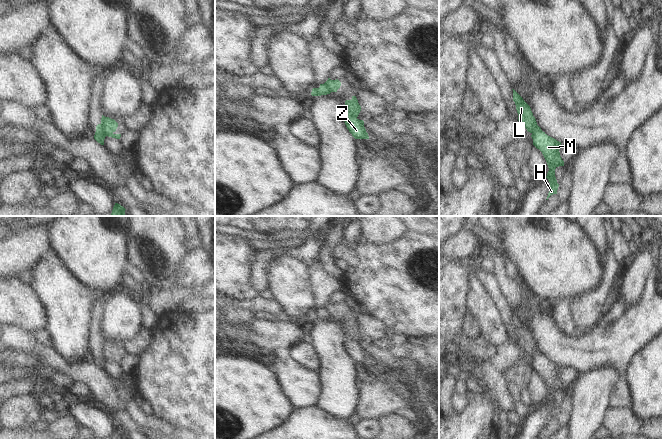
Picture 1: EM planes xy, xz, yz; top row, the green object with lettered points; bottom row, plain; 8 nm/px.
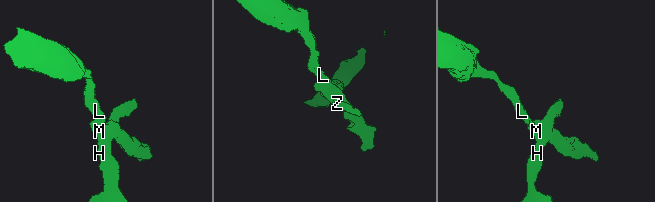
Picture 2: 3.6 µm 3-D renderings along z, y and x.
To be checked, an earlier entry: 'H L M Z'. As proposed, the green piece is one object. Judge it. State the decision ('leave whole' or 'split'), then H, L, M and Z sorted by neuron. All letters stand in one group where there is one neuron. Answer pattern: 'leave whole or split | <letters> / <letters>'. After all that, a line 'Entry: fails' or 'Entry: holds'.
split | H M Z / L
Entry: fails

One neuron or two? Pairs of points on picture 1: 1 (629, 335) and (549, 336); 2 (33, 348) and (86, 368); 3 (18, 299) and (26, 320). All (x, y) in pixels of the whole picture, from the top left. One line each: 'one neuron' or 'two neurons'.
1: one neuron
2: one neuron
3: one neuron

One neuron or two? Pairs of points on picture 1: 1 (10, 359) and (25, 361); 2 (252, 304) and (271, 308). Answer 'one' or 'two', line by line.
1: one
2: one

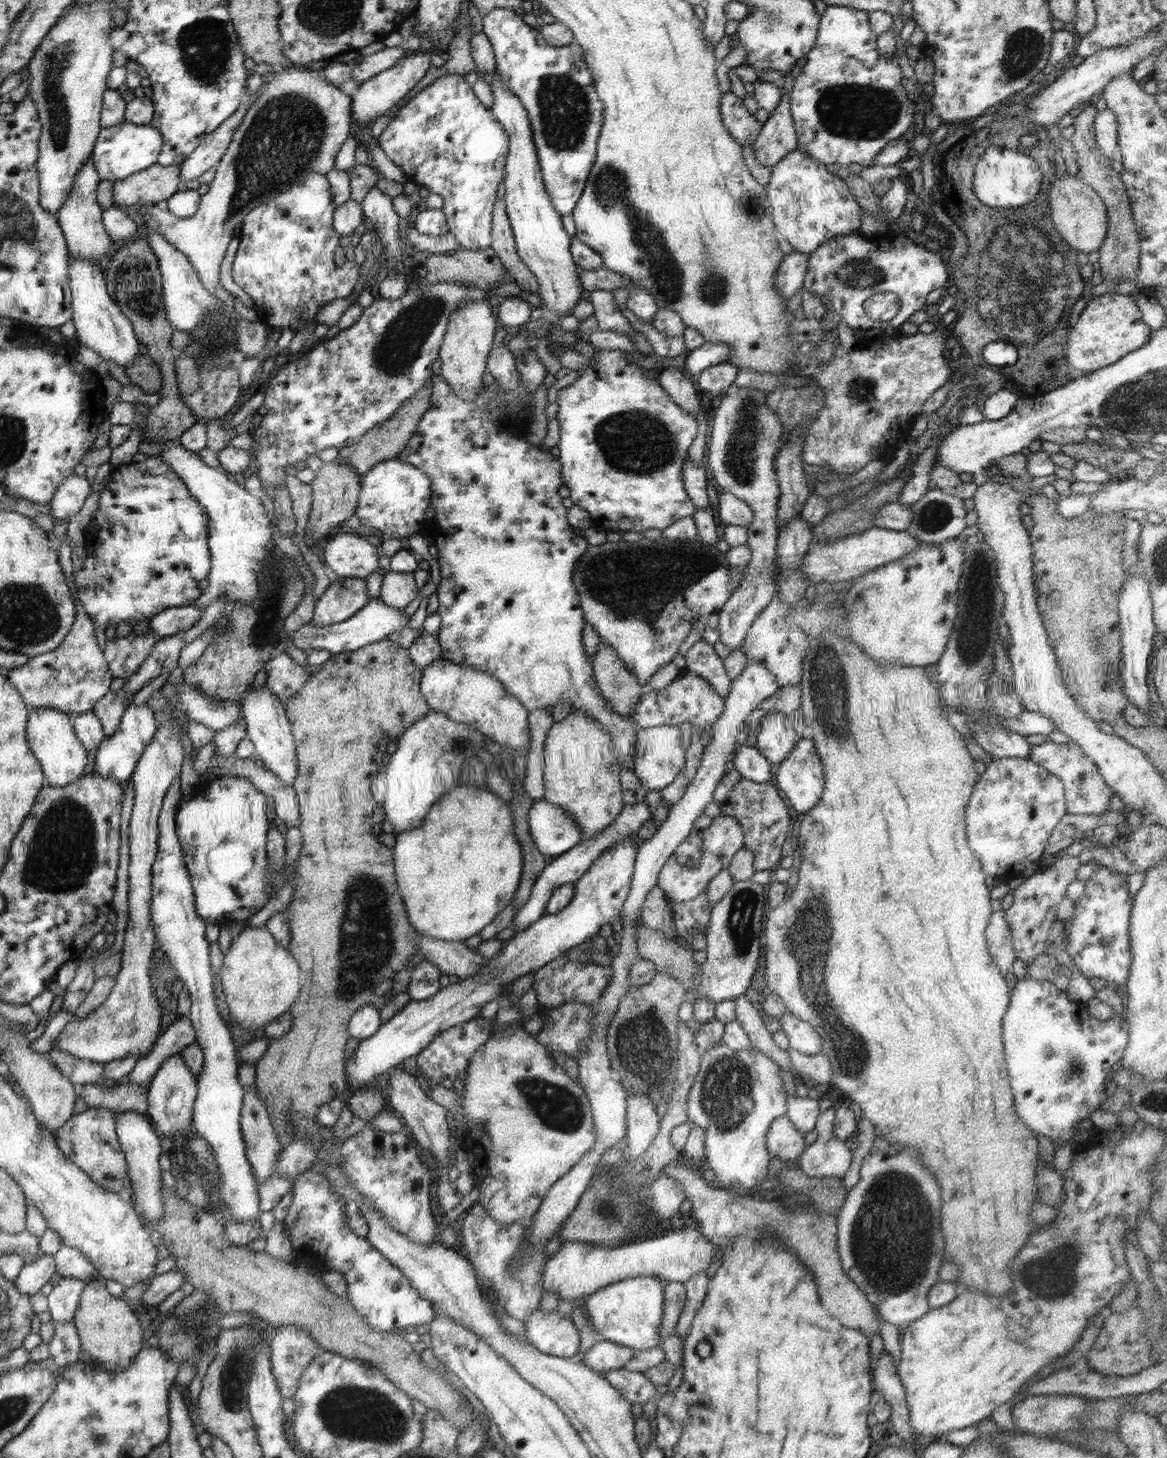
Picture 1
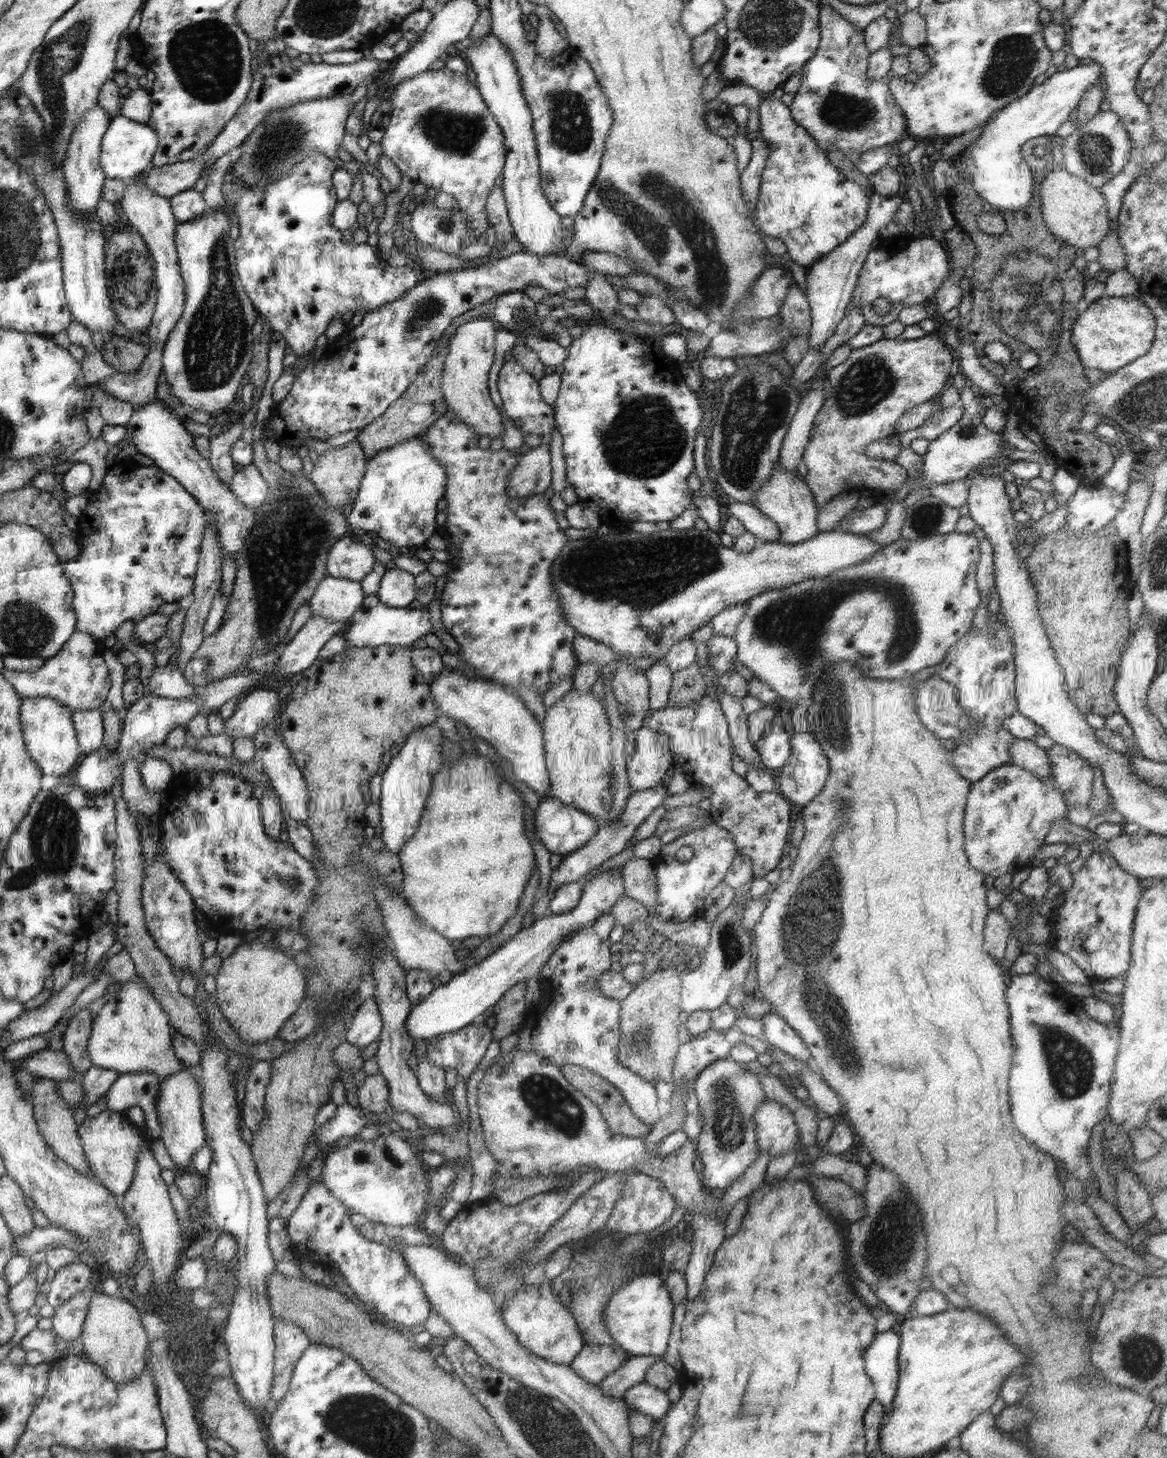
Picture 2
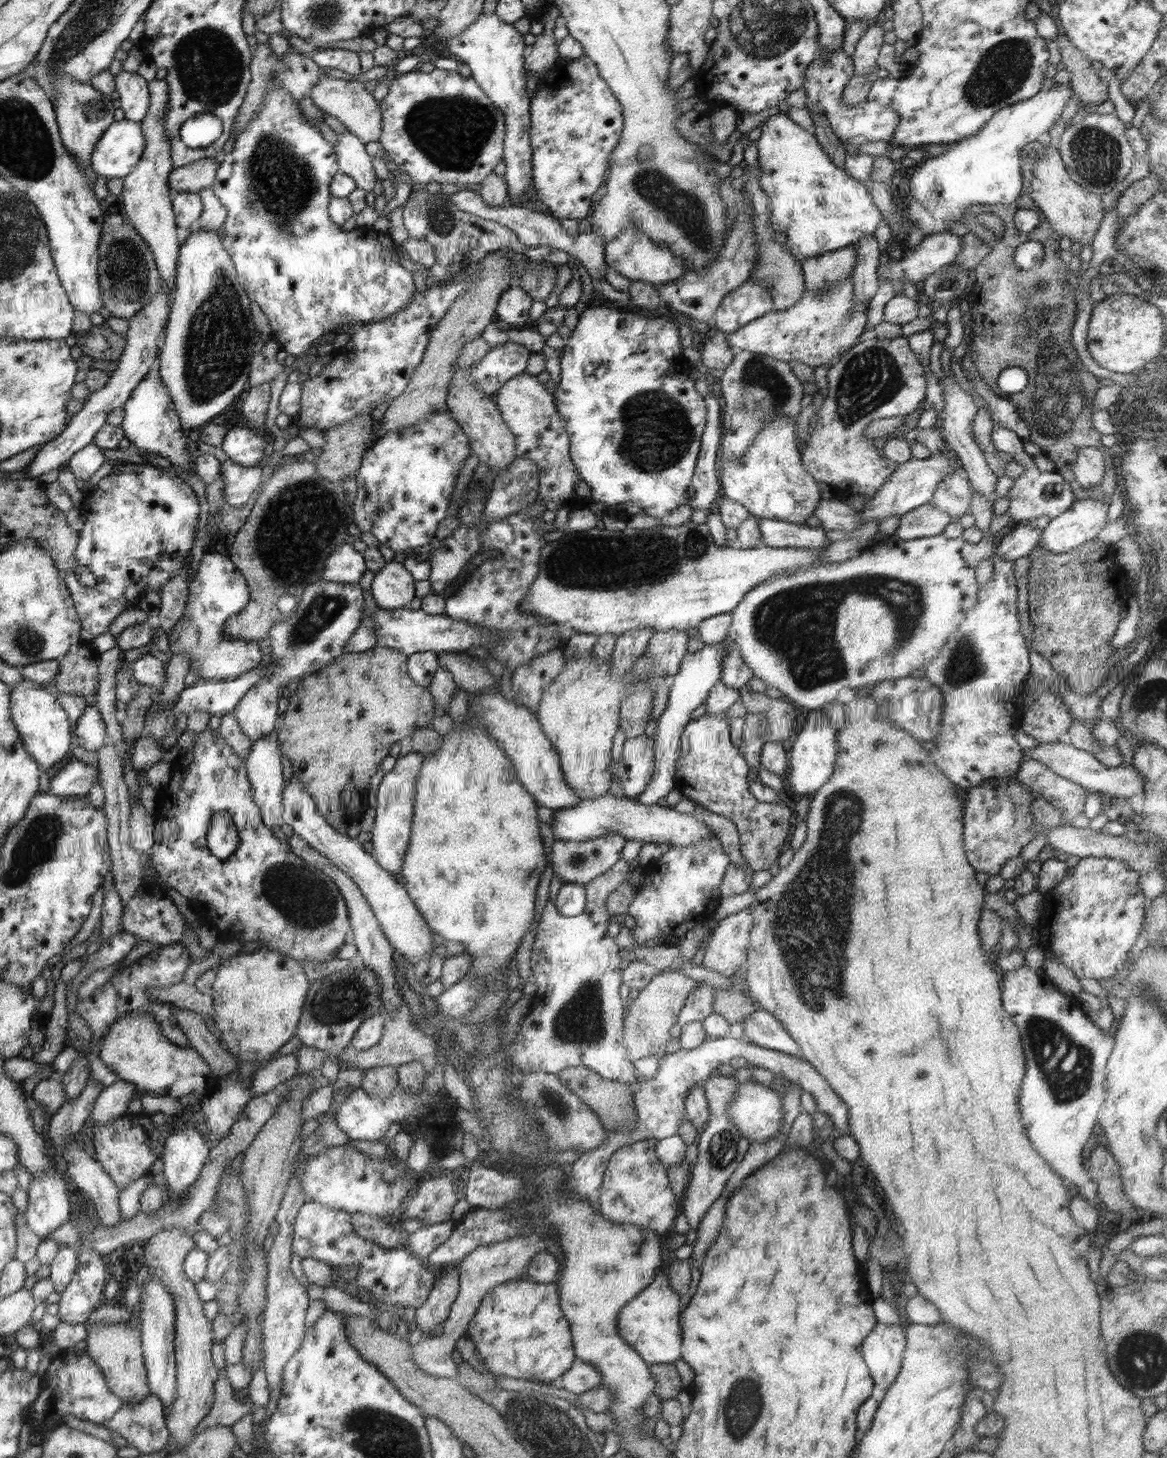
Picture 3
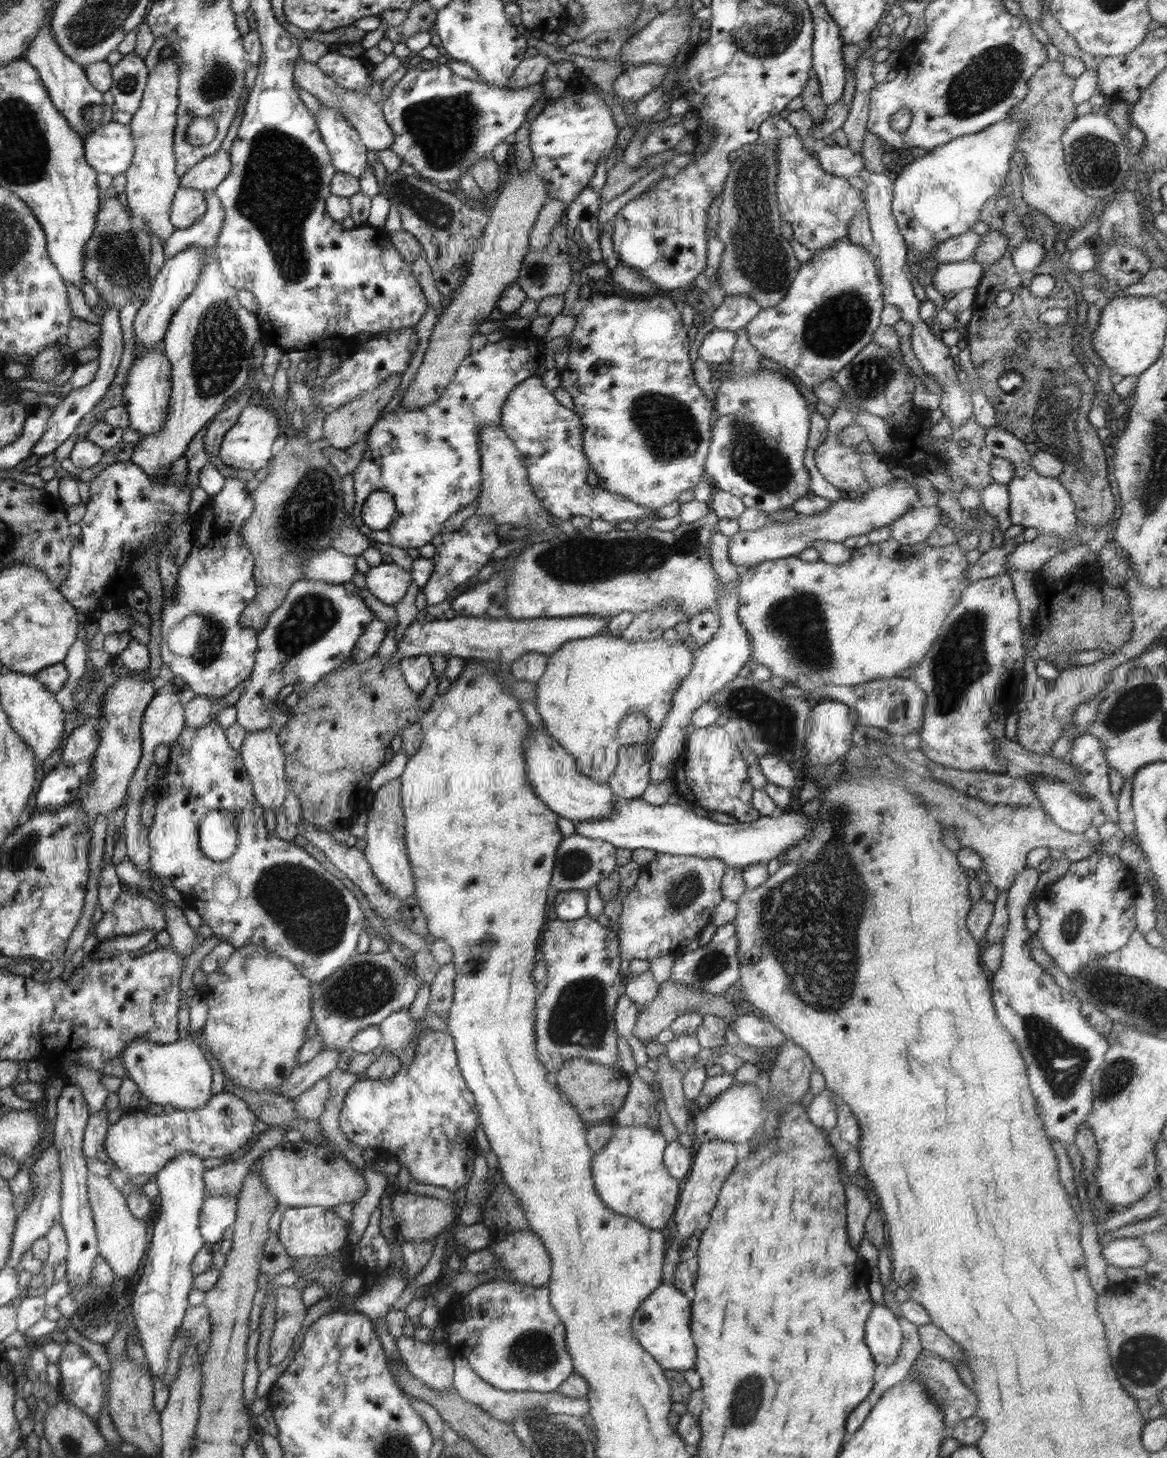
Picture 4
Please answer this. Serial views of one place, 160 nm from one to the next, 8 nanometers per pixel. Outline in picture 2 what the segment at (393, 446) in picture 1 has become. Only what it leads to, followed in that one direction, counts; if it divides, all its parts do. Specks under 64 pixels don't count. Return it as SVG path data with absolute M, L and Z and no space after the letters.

====

WORK REQUEST:
When you reach the line that contains "line by line.", start copying the listing word for word and stop only after its last line, without any pictures.

EXERCISE RESULT:
One neuron or two? Pairs of points on picture 1: 1 (10, 359) and (25, 361); 2 (252, 304) and (271, 308). Answer 'one' or 'two', line by line.
1: one
2: one

Picture 1
Picture 2
Picture 3
Picture 4
Please answer this. Serial views of one place, 160 nm from one to the next, 8 nanometers per pixel. Outline in picture 2 what the segment at (393, 446) in picture 1 has become. Only what it leads to, followed in that one direction, counts; if it divides, all its parts do. Specks under 64 pixels don't count. Return it as SVG path data with absolute M, L and Z and no space after the letters.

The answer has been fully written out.